Classify the singularities (removable, poles, essential) of the function
$$f(z) = \dfrac{\sin\left(\dfrac{z}{z+1}\right)}{z(z-1)^2(z^2+1)}$$
First we consider the isolated singularity at $z=0$.

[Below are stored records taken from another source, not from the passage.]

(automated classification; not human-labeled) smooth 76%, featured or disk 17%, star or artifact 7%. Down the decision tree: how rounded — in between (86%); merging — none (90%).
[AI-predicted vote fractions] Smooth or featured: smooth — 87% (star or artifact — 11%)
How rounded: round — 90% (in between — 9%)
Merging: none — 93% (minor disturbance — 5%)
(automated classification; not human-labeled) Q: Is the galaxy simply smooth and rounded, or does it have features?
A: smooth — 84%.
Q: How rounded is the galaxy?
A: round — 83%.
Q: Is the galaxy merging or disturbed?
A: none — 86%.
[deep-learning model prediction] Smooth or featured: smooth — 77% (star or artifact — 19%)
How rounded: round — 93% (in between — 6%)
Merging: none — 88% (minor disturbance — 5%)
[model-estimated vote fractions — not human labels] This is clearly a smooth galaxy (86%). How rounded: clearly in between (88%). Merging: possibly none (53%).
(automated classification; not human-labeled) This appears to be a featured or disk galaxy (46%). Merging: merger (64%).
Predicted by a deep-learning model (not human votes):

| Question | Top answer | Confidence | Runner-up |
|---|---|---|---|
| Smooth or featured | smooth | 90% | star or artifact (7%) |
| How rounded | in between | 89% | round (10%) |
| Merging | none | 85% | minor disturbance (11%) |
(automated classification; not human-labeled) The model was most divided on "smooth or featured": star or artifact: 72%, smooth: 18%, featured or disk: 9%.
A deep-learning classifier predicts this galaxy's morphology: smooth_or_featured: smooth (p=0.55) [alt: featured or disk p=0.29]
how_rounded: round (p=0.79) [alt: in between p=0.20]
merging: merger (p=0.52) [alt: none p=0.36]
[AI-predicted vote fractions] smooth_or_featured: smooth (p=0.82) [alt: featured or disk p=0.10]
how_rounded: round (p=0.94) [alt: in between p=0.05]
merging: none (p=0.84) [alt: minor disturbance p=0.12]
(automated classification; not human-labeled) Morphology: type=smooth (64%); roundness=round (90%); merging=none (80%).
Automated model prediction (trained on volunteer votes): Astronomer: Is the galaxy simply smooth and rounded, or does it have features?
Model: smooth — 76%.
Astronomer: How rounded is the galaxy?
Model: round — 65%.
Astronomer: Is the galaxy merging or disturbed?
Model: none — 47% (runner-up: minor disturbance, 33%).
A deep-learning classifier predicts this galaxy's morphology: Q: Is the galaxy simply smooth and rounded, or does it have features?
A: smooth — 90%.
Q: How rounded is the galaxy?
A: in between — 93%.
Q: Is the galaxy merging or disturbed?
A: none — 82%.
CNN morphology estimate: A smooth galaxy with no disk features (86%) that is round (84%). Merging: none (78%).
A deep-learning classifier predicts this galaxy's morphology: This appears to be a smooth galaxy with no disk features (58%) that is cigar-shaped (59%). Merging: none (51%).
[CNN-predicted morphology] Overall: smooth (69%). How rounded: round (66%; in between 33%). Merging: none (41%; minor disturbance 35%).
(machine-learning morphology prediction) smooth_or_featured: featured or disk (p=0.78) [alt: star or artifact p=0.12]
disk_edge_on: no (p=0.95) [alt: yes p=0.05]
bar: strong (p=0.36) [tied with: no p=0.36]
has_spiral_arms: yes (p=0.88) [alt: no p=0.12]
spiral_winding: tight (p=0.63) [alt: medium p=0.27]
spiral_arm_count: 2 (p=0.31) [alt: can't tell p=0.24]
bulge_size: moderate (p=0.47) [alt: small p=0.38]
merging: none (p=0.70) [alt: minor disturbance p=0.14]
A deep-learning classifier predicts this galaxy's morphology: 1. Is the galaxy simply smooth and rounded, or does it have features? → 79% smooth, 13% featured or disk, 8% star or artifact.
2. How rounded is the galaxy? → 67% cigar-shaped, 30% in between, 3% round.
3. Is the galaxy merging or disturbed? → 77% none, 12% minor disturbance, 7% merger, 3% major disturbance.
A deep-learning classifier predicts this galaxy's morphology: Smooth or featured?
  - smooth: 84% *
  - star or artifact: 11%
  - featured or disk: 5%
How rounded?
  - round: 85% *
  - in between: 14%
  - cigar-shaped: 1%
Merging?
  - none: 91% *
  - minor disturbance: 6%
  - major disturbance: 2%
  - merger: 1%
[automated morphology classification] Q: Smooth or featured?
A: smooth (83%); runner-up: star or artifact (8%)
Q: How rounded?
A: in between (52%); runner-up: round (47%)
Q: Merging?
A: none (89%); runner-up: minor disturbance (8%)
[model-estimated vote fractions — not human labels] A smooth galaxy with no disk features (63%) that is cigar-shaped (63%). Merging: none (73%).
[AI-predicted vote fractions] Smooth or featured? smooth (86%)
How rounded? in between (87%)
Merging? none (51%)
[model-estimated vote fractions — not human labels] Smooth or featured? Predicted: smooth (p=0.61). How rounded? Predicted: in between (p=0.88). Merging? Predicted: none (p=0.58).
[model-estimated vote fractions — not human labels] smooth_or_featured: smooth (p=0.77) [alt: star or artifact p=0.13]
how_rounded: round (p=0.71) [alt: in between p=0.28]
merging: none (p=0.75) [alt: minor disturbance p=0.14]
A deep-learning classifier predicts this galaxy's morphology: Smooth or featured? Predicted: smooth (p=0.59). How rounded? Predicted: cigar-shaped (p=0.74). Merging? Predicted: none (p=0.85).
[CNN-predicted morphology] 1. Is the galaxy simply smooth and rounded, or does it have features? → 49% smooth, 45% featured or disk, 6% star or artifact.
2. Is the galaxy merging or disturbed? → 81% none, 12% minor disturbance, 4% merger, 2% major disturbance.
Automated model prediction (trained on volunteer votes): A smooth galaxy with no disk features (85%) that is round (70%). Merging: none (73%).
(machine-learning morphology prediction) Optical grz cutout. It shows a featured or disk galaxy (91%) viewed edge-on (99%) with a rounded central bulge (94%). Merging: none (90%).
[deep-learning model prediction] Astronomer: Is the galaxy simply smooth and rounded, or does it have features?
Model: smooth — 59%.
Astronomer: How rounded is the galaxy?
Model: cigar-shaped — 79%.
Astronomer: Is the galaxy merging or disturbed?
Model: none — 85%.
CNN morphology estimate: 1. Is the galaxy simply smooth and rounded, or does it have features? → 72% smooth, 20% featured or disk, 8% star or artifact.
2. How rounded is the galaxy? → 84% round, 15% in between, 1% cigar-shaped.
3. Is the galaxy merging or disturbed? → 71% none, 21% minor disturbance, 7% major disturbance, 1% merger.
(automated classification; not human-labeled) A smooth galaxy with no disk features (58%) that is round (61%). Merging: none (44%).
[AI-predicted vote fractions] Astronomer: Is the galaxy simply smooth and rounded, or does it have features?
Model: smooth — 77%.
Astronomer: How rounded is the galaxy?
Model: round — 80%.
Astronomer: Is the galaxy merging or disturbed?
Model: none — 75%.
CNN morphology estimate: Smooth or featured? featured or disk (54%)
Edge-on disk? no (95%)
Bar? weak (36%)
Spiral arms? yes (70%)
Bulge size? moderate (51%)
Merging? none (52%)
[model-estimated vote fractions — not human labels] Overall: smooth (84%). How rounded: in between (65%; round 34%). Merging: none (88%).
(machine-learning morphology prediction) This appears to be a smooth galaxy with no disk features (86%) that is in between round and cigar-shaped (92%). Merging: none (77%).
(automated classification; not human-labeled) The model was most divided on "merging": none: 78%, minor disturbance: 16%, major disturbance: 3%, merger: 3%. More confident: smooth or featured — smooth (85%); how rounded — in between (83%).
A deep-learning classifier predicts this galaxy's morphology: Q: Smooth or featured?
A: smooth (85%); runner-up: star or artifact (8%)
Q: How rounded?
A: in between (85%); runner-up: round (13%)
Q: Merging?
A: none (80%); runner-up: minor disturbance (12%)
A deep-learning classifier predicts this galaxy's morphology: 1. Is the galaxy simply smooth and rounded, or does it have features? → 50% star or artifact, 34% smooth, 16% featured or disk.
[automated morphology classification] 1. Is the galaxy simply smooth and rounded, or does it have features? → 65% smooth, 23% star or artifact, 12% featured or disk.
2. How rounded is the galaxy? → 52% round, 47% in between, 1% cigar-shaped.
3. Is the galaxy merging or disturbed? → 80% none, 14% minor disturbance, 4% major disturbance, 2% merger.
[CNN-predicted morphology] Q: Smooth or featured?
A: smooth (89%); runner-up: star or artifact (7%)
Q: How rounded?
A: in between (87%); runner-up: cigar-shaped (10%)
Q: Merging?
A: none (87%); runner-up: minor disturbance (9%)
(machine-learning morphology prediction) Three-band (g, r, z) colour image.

\begin{align} f(z) = \dfrac{\sin\left(\dfrac{z}{z+1}\right)}{z(z-1)^2(z^2+1)} &=z^{-1}\sin{\left(1-\dfrac{1}{z+1}\right)}g(z)\\ &=z^{-1}\left(\sin1\cos\dfrac{1}{z+1}-\sin\dfrac{1}{z+1}\cos1\right)g(z)\\ &= g(z)z^{-1}\left(\sin1\sum_{n=0}^{\infty} \dfrac{(-1)^n}{(z+1)^{2n}(2n)!}-\cos1\sum_{n=0}^\infty \frac{(-1)^n}{(z+1)^{2n+1}(2n+1)!}\right) \end{align}
Note that
$$g(z)=\frac{1}{(z-1)^2(z^2+1)}\to 1 \quad \text{ as }\quad z\to0.$$
So $z=0$ is an essential singularity. However this seems incredibly lengthy if I'm going to have to do this for every singularity.. Is there a better way to do this?
$$ \frac1z\,\sin\frac{z}{1+z}=\frac1z\,\frac{z}{1+z}\frac{\sin\frac{z}{1+z}}{\frac{z}{1+z}}=\frac1{1+z}\,\frac{\sin\frac{z}{1+z}}{\frac{z}{1+z}}. $$ Sinze $\frac{z}{1+z}\to0$ as $z\to0$, we see that $$ \lim_{z\to0}\frac1{1+z}\,\frac{\sin\frac{z}{1+z}}{\frac{z}{1+z}}=\lim_{z\to0}\frac1{1+z}\times\lim_{z\to0}\frac{\sin\frac{z}{1+z}}{\frac{z}{1+z}}=1. $$ As for $$ \frac{1}{(z-1)^2(z^2+1)}, $$ it is holomorphic at $z=0$. Thus, $z=0$ is an avoidable singularity.